Mereka menemukan bahwa kepuasan pelanggan berkorelasi dengan aktivasi di sirkuit listrik neuron otak yang terlibat dalam mengevaluasi kecantikan wajah. Seperti fMRI, EEG dapat menjelaskan cara periklanan yang paling efektif, di antara penggunaan lainnya.
Konsumen tidak mau rugi
Salah satu temuan menarik yang dipergunakan oleh neuromarketing adalah otak manusia pada dasarnya benar-benar tidak ada yang mau rugi! Orang-orang sama khawatirnya dengan kehilangan apa yang mereka mungkin dapatkan. Untuk alasan ini, strategi "beli sebelum habis" sangat efektif. Seperti panic buying sempat terjadi pada masa pandemi sekarang.
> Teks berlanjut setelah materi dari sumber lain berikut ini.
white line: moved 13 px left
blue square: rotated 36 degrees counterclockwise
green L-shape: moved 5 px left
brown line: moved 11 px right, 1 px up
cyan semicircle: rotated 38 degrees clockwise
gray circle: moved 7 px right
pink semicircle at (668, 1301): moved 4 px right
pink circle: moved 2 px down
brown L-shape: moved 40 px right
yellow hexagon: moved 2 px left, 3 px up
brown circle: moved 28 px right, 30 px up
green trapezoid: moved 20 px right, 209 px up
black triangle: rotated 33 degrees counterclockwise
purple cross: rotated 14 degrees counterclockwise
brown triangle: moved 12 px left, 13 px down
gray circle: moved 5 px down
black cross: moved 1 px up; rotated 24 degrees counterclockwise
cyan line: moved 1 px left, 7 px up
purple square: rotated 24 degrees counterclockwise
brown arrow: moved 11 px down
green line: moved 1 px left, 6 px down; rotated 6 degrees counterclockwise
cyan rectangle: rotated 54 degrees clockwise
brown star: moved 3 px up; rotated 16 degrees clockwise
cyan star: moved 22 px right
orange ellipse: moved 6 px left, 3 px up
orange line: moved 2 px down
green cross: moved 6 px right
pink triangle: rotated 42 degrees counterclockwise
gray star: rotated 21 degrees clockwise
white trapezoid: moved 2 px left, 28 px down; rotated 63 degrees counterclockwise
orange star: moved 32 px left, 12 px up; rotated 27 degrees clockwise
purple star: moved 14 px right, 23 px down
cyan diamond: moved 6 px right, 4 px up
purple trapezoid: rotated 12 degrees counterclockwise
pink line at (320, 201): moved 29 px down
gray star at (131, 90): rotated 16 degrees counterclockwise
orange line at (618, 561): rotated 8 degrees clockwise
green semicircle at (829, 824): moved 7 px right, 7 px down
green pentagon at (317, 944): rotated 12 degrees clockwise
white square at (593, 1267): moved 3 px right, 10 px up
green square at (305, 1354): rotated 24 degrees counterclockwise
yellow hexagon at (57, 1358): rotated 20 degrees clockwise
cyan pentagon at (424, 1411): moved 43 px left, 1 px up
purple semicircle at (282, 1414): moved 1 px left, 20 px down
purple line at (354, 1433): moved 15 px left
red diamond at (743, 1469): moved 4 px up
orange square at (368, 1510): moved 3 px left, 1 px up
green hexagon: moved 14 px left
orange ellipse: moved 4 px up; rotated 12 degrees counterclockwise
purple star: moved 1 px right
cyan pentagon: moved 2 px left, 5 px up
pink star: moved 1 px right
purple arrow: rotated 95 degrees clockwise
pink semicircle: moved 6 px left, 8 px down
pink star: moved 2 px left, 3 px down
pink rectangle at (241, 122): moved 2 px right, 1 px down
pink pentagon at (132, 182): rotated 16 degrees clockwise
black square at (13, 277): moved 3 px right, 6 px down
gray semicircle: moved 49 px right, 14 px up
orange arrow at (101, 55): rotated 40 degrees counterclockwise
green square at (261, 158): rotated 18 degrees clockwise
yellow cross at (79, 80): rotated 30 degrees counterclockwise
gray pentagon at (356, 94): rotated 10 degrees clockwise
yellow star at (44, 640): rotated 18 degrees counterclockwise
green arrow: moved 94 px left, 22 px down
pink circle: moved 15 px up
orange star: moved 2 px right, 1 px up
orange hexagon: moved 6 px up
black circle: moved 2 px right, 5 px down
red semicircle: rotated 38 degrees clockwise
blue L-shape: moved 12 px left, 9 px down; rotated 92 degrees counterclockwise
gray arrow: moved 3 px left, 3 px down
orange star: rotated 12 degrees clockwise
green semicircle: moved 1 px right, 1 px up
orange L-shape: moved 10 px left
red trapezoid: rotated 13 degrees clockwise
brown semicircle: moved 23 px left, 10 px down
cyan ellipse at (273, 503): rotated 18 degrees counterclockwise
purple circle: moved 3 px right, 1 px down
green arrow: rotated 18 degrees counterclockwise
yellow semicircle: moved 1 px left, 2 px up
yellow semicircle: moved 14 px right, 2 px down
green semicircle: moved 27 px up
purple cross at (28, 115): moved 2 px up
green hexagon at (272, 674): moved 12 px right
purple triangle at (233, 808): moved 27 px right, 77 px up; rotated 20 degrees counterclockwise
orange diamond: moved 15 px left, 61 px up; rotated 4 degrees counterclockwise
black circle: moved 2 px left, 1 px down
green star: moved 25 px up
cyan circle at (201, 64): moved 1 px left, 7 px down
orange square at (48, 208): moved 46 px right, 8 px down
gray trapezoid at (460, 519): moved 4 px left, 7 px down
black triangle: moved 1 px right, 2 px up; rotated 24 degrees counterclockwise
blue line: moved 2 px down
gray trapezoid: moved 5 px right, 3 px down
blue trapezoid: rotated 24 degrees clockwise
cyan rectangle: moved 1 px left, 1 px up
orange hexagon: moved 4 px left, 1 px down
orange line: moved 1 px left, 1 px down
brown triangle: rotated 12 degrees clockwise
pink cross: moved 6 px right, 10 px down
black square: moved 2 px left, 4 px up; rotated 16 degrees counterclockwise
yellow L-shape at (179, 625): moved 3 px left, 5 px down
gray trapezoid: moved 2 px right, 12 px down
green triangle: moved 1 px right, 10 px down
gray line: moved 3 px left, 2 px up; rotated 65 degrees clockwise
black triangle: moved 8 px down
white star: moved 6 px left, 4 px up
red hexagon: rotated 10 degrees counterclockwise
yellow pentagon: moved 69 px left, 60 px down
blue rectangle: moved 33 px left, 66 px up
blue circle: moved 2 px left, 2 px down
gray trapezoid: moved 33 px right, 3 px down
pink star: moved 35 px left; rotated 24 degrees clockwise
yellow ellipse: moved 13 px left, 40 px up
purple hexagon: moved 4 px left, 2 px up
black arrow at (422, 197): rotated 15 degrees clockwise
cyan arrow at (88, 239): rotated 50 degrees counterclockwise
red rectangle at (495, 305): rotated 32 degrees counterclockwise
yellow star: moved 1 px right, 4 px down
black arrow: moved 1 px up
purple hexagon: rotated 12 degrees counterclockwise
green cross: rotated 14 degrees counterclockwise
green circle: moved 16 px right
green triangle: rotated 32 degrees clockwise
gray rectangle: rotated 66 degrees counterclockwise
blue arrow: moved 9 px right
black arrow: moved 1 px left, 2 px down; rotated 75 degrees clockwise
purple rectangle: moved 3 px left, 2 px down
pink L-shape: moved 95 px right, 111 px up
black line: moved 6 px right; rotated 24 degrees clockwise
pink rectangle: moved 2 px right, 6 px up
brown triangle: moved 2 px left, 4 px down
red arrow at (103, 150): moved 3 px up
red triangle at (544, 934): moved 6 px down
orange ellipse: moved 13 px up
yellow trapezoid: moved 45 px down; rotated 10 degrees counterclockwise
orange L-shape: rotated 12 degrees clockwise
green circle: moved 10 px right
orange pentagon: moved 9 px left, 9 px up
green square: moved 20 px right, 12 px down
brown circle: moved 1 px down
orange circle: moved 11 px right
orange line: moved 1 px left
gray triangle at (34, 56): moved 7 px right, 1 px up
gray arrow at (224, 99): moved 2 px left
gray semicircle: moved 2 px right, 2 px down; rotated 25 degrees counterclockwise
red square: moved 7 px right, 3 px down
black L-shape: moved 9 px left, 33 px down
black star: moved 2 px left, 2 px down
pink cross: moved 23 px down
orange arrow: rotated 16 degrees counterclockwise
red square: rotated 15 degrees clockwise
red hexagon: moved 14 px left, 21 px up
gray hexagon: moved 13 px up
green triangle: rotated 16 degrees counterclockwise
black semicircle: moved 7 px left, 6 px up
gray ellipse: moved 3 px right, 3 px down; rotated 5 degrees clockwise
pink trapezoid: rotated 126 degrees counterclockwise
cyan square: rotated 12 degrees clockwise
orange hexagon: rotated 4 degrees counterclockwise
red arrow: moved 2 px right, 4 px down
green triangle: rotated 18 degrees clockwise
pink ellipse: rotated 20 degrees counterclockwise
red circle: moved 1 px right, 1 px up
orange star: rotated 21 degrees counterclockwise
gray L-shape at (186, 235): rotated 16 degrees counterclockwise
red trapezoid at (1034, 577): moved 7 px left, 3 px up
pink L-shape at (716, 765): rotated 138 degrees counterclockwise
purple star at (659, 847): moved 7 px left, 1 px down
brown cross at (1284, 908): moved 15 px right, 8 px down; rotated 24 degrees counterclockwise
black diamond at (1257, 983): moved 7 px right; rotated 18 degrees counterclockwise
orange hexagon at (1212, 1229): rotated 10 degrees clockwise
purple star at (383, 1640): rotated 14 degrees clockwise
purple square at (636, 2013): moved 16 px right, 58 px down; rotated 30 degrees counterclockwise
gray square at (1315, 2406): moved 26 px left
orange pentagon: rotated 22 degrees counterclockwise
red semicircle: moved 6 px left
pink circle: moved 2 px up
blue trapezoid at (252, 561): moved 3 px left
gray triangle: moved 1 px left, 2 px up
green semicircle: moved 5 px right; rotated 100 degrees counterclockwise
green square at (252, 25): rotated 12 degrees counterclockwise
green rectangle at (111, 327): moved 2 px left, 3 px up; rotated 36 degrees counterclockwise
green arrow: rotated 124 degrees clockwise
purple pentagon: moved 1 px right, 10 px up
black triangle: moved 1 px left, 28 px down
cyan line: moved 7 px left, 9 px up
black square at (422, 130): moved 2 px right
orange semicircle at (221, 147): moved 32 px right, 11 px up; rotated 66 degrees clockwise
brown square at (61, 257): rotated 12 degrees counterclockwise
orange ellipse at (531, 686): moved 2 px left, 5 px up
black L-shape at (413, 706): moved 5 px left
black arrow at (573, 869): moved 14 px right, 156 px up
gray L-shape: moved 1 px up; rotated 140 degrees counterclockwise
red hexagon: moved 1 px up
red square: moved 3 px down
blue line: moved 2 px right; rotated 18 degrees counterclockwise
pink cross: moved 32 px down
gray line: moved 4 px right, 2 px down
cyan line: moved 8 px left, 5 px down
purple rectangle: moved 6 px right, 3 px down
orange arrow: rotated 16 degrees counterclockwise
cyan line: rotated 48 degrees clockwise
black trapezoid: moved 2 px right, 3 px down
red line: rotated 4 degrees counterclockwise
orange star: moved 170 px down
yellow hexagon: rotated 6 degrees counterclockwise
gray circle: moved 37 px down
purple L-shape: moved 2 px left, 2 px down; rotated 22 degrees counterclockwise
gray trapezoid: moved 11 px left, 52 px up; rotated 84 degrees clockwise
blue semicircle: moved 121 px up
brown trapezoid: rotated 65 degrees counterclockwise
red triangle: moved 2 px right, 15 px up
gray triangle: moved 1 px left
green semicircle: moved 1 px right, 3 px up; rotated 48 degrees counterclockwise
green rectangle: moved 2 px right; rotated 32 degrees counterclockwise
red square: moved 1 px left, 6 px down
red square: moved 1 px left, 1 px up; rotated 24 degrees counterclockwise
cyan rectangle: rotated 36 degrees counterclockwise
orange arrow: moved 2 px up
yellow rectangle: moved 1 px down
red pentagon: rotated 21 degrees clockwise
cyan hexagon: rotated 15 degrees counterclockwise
Alat pelindung diri yang seharusnya paling dibutuhkan oleh para tenaga medis, justru malah habis diborong oleh orang-orang kaya yang secara ekonomi mapan. Fakta kejadian ini yang membuktikan "orang kaya" tidak selalu lebih pintar. Sifat aslinya seseorang akan terlihat pada saat seperti pandemi covid-19 sekarang ini. Dimana arus bawah dominasi otak reptil seseorang pada saat merasa terancam kehidupannya, mendorong dan memaksa untuk melakukan tindakan-tindakan sekalipun tak masuk akal sehat. Karenanya batang otak indisebut juga sebagai 'survival brain' atau lower brain. Otak konsumen yang paling kuno. Sebagian orang menyebutnya dengan istilah 'croc brain' (crocodile brain) yang sempat ngetop di negeri kita akibat penerapan strategi jorok kampanye poilitk selama 2 tahun kemarin.
Ketika opsi alternatif diajukan sebagai kerugian, konsumen lebih cenderung membeli. Untuk alasan ini, konsep yang disebut "framing"Â sangat penting dalam neuromarketing.
Teknik ini adalah bagaimana pengiklan menyajikan keputusan kepada konsumen dengan cara yang membuat mereka lebih cenderung, seakan-akan memercikkan uang tunai. Konsumen tidak suka mereka kehilangan penawaran, jadi pastikan untuk menekankan jika mereka kalah atau merasa rugi karena hilang kesempatan.
Informasi pertama yang diterima pelanggan kita sangat lah penting. Hal ini dapat menjadi dasar untuk pengambilan keputusan berikutnya dan mengatur tone perilaku pembelian mereka. Para pakar neurosains telah menemukan "cacat" dalam cara kerja pikiran, dan bagaimana ia mencapai keputusan.
Sebagai individu, kita jarang dapat mengevaluasi nilai sesuatu berdasarkan nilai intrinsiknya, tetapi cenderung membandingkannya dengan opsi di sekitar.
Oleh karena itu, penerapan neuromarketing yang berharga adalah memanfaatkan "efek jangkar" atau anchoring effect ini. Agar menancap di benak pikiran mereka. Efek jangkar artinya; dalam membuat suatu keputusan hanya menyandarkan pada satu acuan.
Jika misalnya, kita melihat dua kamar hotel yang harganya sama tetapi ada yang menawarkan kopi gratis di pagi hari, kita cenderung untuk memilih opsi dengan kopi gratis ini. Kemungkinan besar tanpa menjelajahi kualitas kamar yang ditawarkan atau fitur rinci apa pun.
Pengiklan sering memanfaatkan ini ketika membandingkan paket bundel atau transaksi satu sama lain. Dengan cara ini, kenapa kita lebih cenderung menandatangani kontrak atau komitmen setahun. Anchoring dapat membantu kita menawarkan kesepakatan dengan cara yang benar! Menarik dan dapat berfungsi untuk bisnis.